Tropical sprue

A malabsorption disease commonly found in tropical regions, marked with abnormal flattening of the villi and inflammation of the lining of the small intestine.

It differs from celiac sprue.

It is a severe form of environmental enteropathy.

Thought to be due to an uncharacterized intestinal infection that leads to persistent small bowel mucosal damage.

It is largely limited to within about 30 degrees north and south of the equator.

Common in the Caribbean, Central and South America, and India and southeast Asia.

In the Caribbean, it appeared to be more common in Puerto Rico and Haiti.

Epidemics in southern India have occurred.

Usually starts with an attack of acute diarrhea, fever and malaise following which, after a variable period, the patient settles into the chronic phase of diarrhea, steatorrhoea, weight loss, anorexia, malaise, and nutritional deficiencies.

Symptoms of tropical sprue are:


Steatorrhoea or fatty stool, which is often foul-smelling and whitish in color.



Weight loss and malnutrition


Nutrient and vitamin deficiencies may develop :

Vitamin A deficiency: hyperkeratosis or skin scales

Vitamin B12 and folic acid deficiencies: anaemia

Vitamin D and calcium deficiencies: spasm, bone pain, numbness, and tingling sensation

Vitamin K deficiency: bruises

May be associated with severe hypoalbuminemia as well as bowel wall edema on imaging studies.

Patient may have megaloblastic anemia, as a result of both folate and vitamin B 12 deficiency.

Its cause is not known, but may be caused by persistent bacterial, viral, amoebal, or parasitic infections.

Folic acid deficiency, malabsorbed fat effect on intestinal motility, and persistent small intestinal bacterial overgrowth may combine to cause the disorder.

There is a link between small intestinal bacterial overgrowth and tropical sprue.

Endoscopically abnormal flattening of villi and inflammation of the lining of the small intestine is observed.

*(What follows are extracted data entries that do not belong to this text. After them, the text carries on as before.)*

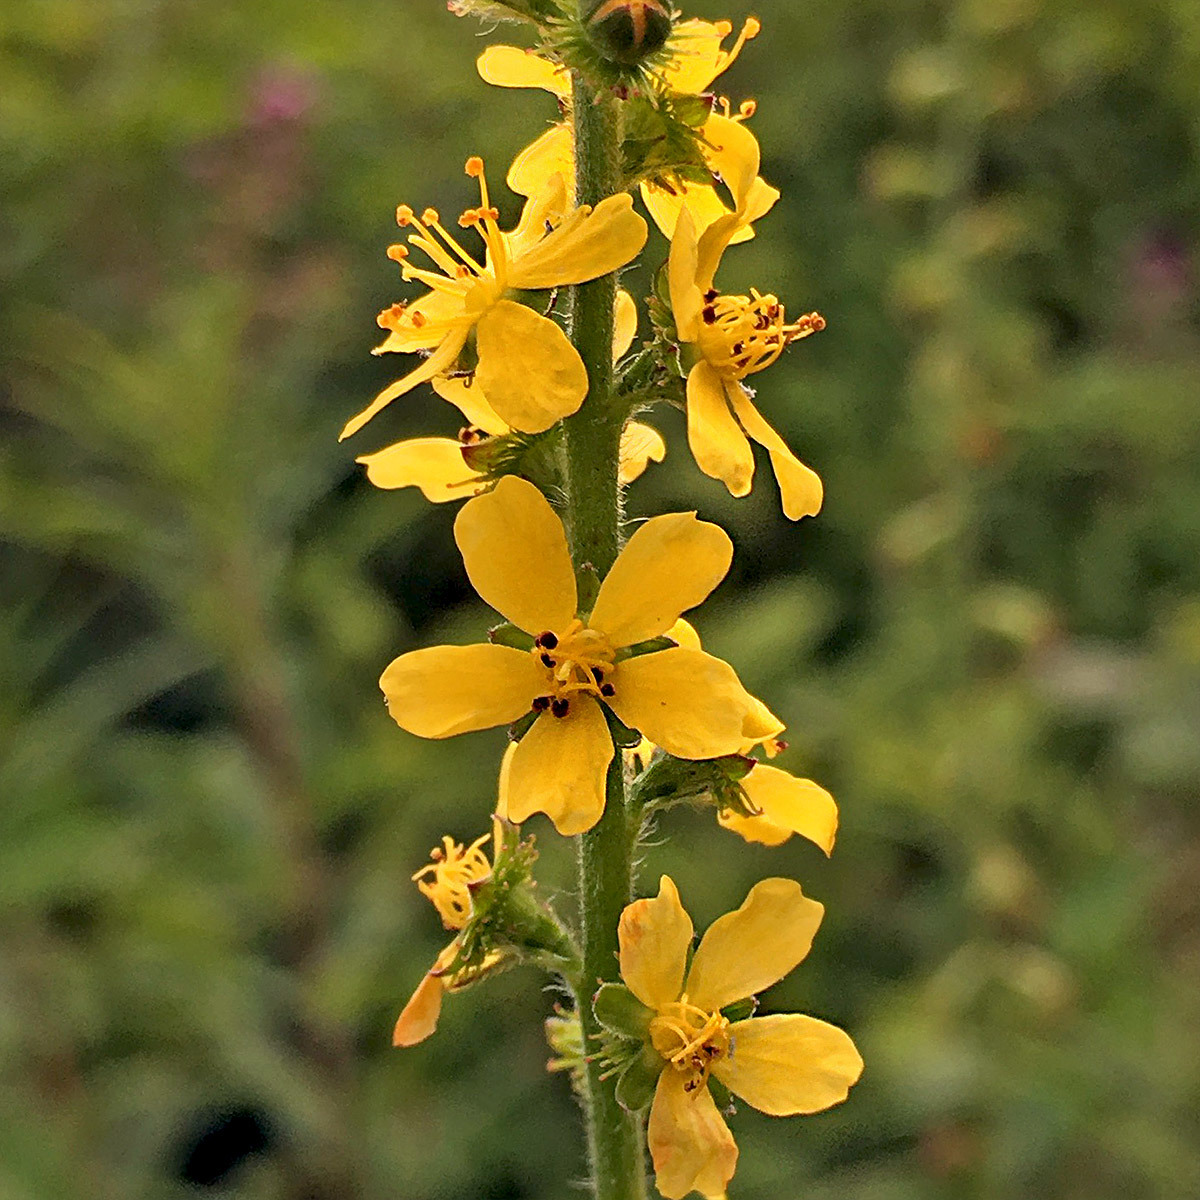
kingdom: Plantae
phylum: Tracheophyta
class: Magnoliopsida
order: Rosales
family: Rosaceae
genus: Agrimonia
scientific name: Agrimonia eupatoria
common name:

Inflammatory cells are noted on small bowel biopsy, thickening of the small bowel walls may be seen on imaging.

Low levels of vitamins A, B12, E, D, and K, serum albumin, calcium, and folate, may be present.

Steatorrhoea may be present.

Diagnosis: travel history is a key factor in diagnosing this disease.

Differential diagnosis: celiac disease, malabsorption can also be caused by protozoan infections, tuberculosis, HIV/AIDS, immunodeficiency, chronic pancreatitis, inflammatory bowel disease and environmental enteropathy.

Preventive measures for visitors to tropical areas where the condition exists, using only bottled water for drinking, brushing teeth, and washing food, and avoiding fruits washed with tap water, or consuming only peeled fruits, such as bananas and oranges, sanitation to reduce fecal-oral contamination.

Treatment is by a course of the antibiotic tetracycline or sulphamethoxazole/trimethoprim (co-trimoxazole) for 3 to 6 months.

Supplementation of vitamins B12 and folic acid improves well-being.

The prognosis is excellent after treatment.

It usually does not recur in people who acquire the infection during travel to affected regions.

The recurrence rate for natives is about 20%.